(PROVIDED RECORDS)
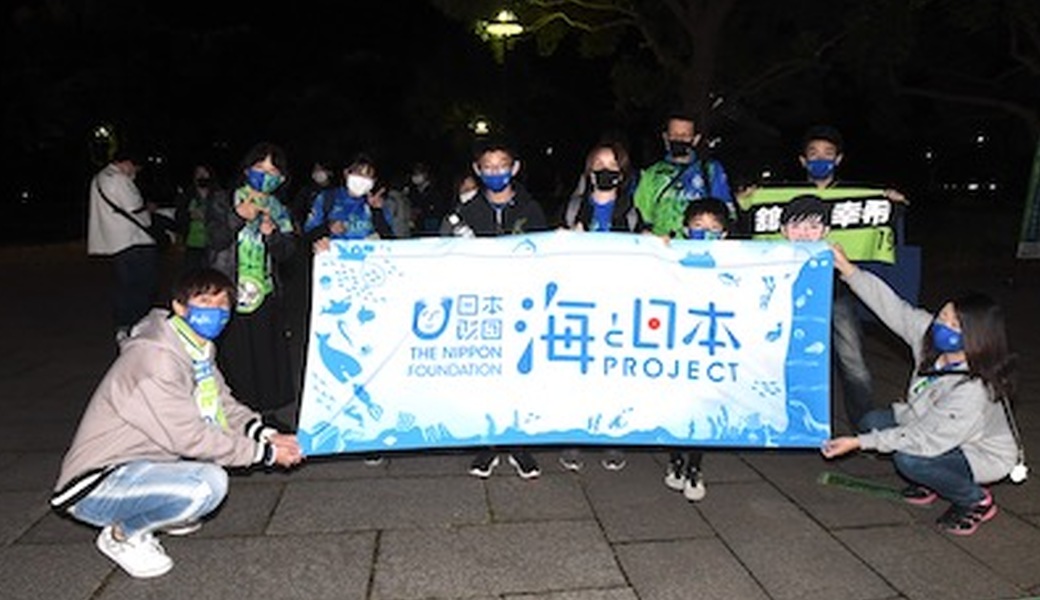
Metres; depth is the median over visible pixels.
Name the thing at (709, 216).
child
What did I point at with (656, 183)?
man
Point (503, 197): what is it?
man
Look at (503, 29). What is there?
street lamp
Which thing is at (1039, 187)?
banner
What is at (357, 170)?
person
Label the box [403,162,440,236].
person
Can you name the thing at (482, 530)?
pavement
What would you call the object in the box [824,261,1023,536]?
woman
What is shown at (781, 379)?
banner
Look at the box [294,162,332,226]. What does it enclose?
person
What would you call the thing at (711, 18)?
tree
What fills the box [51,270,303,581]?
man
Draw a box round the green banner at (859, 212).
[742,186,898,265]
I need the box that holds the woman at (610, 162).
[559,138,639,472]
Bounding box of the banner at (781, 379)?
[297,230,835,458]
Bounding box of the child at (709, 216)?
[663,197,732,502]
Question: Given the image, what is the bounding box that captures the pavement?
[0,245,1039,599]
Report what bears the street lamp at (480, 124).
on the ground
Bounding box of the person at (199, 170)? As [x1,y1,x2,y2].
[175,163,219,265]
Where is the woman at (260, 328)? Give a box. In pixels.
[206,141,299,416]
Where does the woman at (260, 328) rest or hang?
on the pavement
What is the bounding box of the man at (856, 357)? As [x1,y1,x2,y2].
[743,123,910,433]
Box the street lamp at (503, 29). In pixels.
[476,9,524,62]
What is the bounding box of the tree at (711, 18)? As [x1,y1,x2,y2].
[429,0,1039,150]
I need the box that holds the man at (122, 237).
[87,151,160,339]
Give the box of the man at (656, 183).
[634,113,734,237]
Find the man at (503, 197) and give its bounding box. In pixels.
[440,138,549,478]
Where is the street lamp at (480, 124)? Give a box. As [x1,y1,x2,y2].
[471,117,491,136]
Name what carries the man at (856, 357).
on the pavement
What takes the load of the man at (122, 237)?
on the pavement
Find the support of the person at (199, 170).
on the pavement
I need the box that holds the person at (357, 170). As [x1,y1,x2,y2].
[303,155,394,244]
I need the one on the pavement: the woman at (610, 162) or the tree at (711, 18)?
the woman at (610, 162)
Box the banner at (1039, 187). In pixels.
[1016,132,1039,259]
(End PROVIDED RECORDS)
## YOUR TASK
Print every entry verbatim and leave all pictures out.

## TASK RESULT
Metres; depth is the median over visible pixels.
Name the thing at (709, 216).
child
What did I point at with (656, 183)?
man
Point (503, 197): what is it?
man
Look at (503, 29). What is there?
street lamp
Which thing is at (1039, 187)?
banner
What is at (357, 170)?
person
Label the box [403,162,440,236].
person
Can you name the thing at (482, 530)?
pavement
What would you call the object in the box [824,261,1023,536]?
woman
What is shown at (781, 379)?
banner
Look at the box [294,162,332,226]. What does it enclose?
person
What would you call the thing at (711, 18)?
tree
What fills the box [51,270,303,581]?
man
Draw a box round the green banner at (859, 212).
[742,186,898,265]
I need the box that holds the woman at (610, 162).
[559,138,639,472]
Bounding box of the banner at (781, 379)?
[297,230,835,458]
Bounding box of the child at (709, 216)?
[663,197,732,502]
Question: Given the image, what is the bounding box that captures the pavement?
[0,245,1039,599]
Report what bears the street lamp at (480, 124).
on the ground
Bounding box of the person at (199, 170)? As [x1,y1,x2,y2].
[175,163,219,265]
Where is the woman at (260, 328)? Give a box. In pixels.
[206,141,299,416]
Where does the woman at (260, 328) rest or hang?
on the pavement
What is the bounding box of the man at (856, 357)? As [x1,y1,x2,y2].
[743,123,910,433]
Box the street lamp at (503, 29). In pixels.
[476,9,524,62]
What is the bounding box of the tree at (711, 18)? As [x1,y1,x2,y2].
[429,0,1039,150]
I need the box that holds the man at (122, 237).
[87,151,160,339]
Give the box of the man at (656, 183).
[634,113,734,237]
Find the man at (503, 197) and give its bounding box. In pixels.
[440,138,549,478]
Where is the street lamp at (480, 124)? Give a box. As [x1,y1,x2,y2].
[471,117,491,136]
Name what carries the man at (856, 357).
on the pavement
What takes the load of the man at (122, 237)?
on the pavement
Find the support of the person at (199, 170).
on the pavement
I need the box that holds the person at (357, 170). As [x1,y1,x2,y2].
[303,155,394,244]
I need the one on the pavement: the woman at (610, 162) or the tree at (711, 18)?
the woman at (610, 162)
Box the banner at (1039, 187). In pixels.
[1016,132,1039,259]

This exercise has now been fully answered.